Still, it is hard to believe anything is left for Duran. He has fought practically every great fighter in the middle-weight classes of his generation. Leonard and Hagler, Esteban DeJesus and Edwin Viruet, Thomas Hearns and Saoul Mamby, Carlos Palomino and Davey Moore, Vinny Pazienza and Hector Camacho, Robbie Sims and Iran Barkley.
Now Duran fights because he can. And because there still is someone willing to pay him almost $80,000. And because, maybe, just maybe, there is one, last big payday.
"I've fought pretty much everyone in my past that I've wanted to fight. There's really not one guy out there I really want to fight," Duran says. "If I were 15 years younger, I'd like to fight Roy Jones, but not now. I'm smart. I know where I can go and where I can't.
"What I would really like, more than anything, is to fight one more time in Madison Square Garden. That's where I won my first title (June 26, 1972, against Ken Buchanan). I remember how happy I was that night, being able to take a title back home to the people of Panama. I would like one more night like that."
In the heat inside the Ringside Boxing Club, no music plays. No television cameras record his movements. Duran wears a sleeveless fleece jacket over a T-shirt as he throws those once-deadly right-left combinations.
In this room, he still looks as if he's wrapped as tightly as the gauze that protects his hands.
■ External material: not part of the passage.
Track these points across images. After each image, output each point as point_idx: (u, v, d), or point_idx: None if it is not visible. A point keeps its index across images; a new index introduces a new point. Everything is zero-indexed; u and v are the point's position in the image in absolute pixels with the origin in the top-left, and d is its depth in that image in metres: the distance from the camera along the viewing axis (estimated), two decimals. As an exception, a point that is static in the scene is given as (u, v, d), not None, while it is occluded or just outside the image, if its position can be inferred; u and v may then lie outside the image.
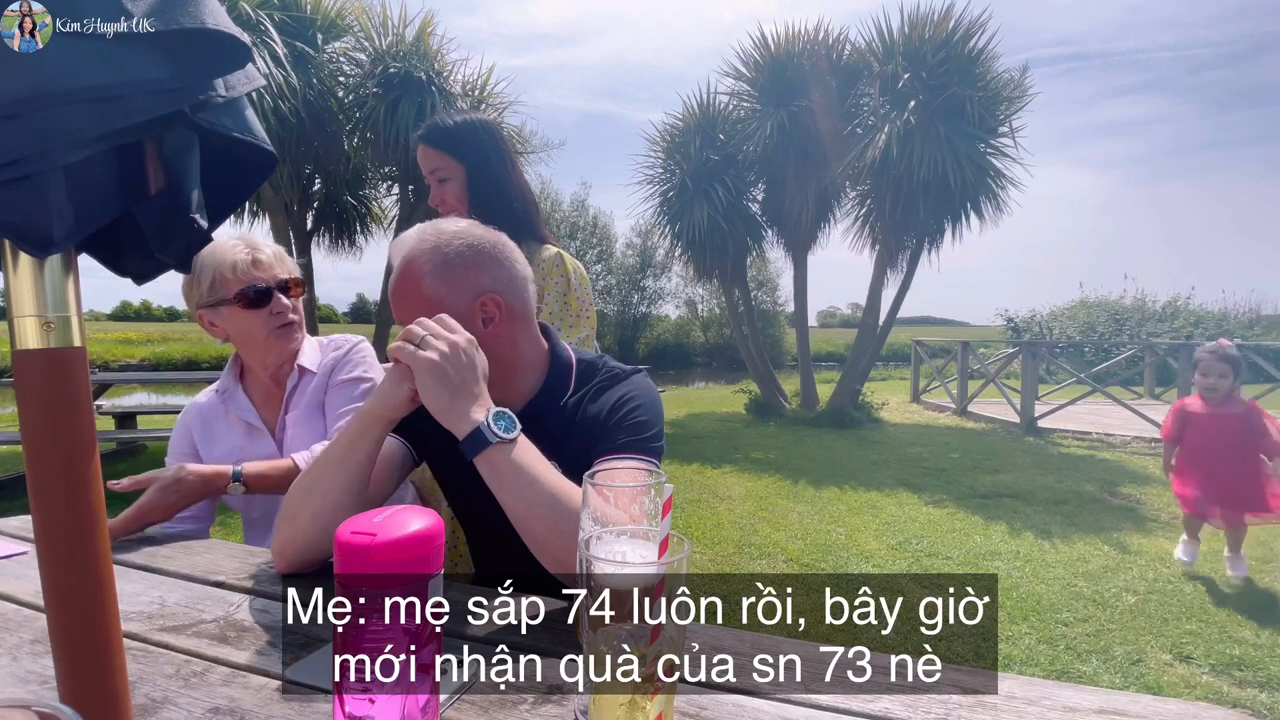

Here, as he grunts and slugs at the heavy bag, he looks evil and intimidating again, as he did in 1975 when he almost killed Ray Lampkin on national TV and gloated about it later.
Tomorrow night, he will be as far away from the glare of national television as a fighter can get. Like Jack Nicklaus playing at the local pitch-and-putt, or Gaylord Perry throwing spitters in a semipro league, Roberto Duran will be a somebody in the middle of nowhere.
"The sport is like this," Duran says. "Sometimes you come to places like this. It's not always glitz and glamour. But a ring is a ring, and you can see (tomorrow) if my hands still are made of stone."